Your assignment – Switch each "racism" in the rows below to "prejudice" and write the lines out again with nothing else changed. Leave the pictures out.

Given data –
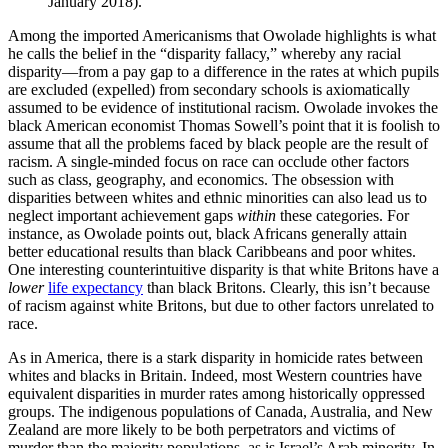
January 2018).
Among the imported Americanisms that Owolade highlights is what
he calls the belief in the “disparity fallacy,” whereby any racial
disparity—from a pay gap to a difference in the rates at which pupils
are excluded (expelled) from secondary schools is axiomatically
assumed to be evidence of institutional racism. Owolade invokes the
black American economist Thomas Sowell’s point that it is foolish to
assume that all the problems faced by black people are the result of
racism. A single-minded focus on race can occlude other factors
such as class, geography, and economics. The obsession with
disparities between whites and ethnic minorities can also lead us to
neglect important achievement gaps
within
these categories. For
instance, as Owolade points out, black Africans generally attain
better educational results than black Caribbeans and poor whites.
One interesting counterintuitive disparity is that white Britons have a
lower
life expectancy
than black Britons. Clearly, this isn’t because
of racism against white Britons, but due to other factors unrelated to
race.
As in America, there is a stark disparity in homicide rates between
whites and blacks in Britain. Indeed, most Western countries have
equivalent disparities in murder rates among historically oppressed
groups. The indigenous populations of Canada, Australia, and New
Zealand are more likely to be both perpetrators and victims of
murder than the majority populations, as is Israel’s Arab minority. In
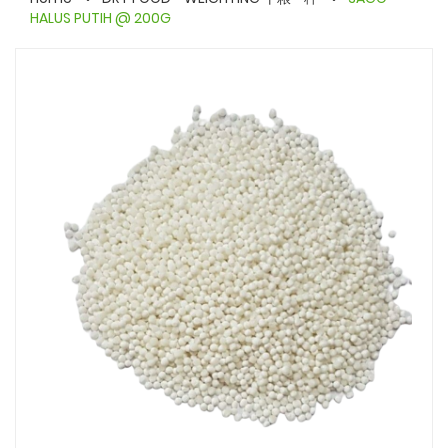
HALUS PUTIH @ 200G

Solution for this task –
January 2018).
Among the imported Americanisms that Owolade highlights is what
he calls the belief in the “disparity fallacy,” whereby any racial
disparity—from a pay gap to a difference in the rates at which pupils
are excluded (expelled) from secondary schools is axiomatically
assumed to be evidence of institutional prejudice. Owolade invokes the
black American economist Thomas Sowell’s point that it is foolish to
assume that all the problems faced by black people are the result of
prejudice. A single-minded focus on race can occlude other factors
such as class, geography, and economics. The obsession with
disparities between whites and ethnic minorities can also lead us to
neglect important achievement gaps
within
these categories. For
instance, as Owolade points out, black Africans generally attain
better educational results than black Caribbeans and poor whites.
One interesting counterintuitive disparity is that white Britons have a
lower
life expectancy
than black Britons. Clearly, this isn’t because
of prejudice against white Britons, but due to other factors unrelated to
race.
As in America, there is a stark disparity in homicide rates between
whites and blacks in Britain. Indeed, most Western countries have
equivalent disparities in murder rates among historically oppressed
groups. The indigenous populations of Canada, Australia, and New
Zealand are more likely to be both perpetrators and victims of
murder than the majority populations, as is Israel’s Arab minority. In
HALUS PUTIH @ 200G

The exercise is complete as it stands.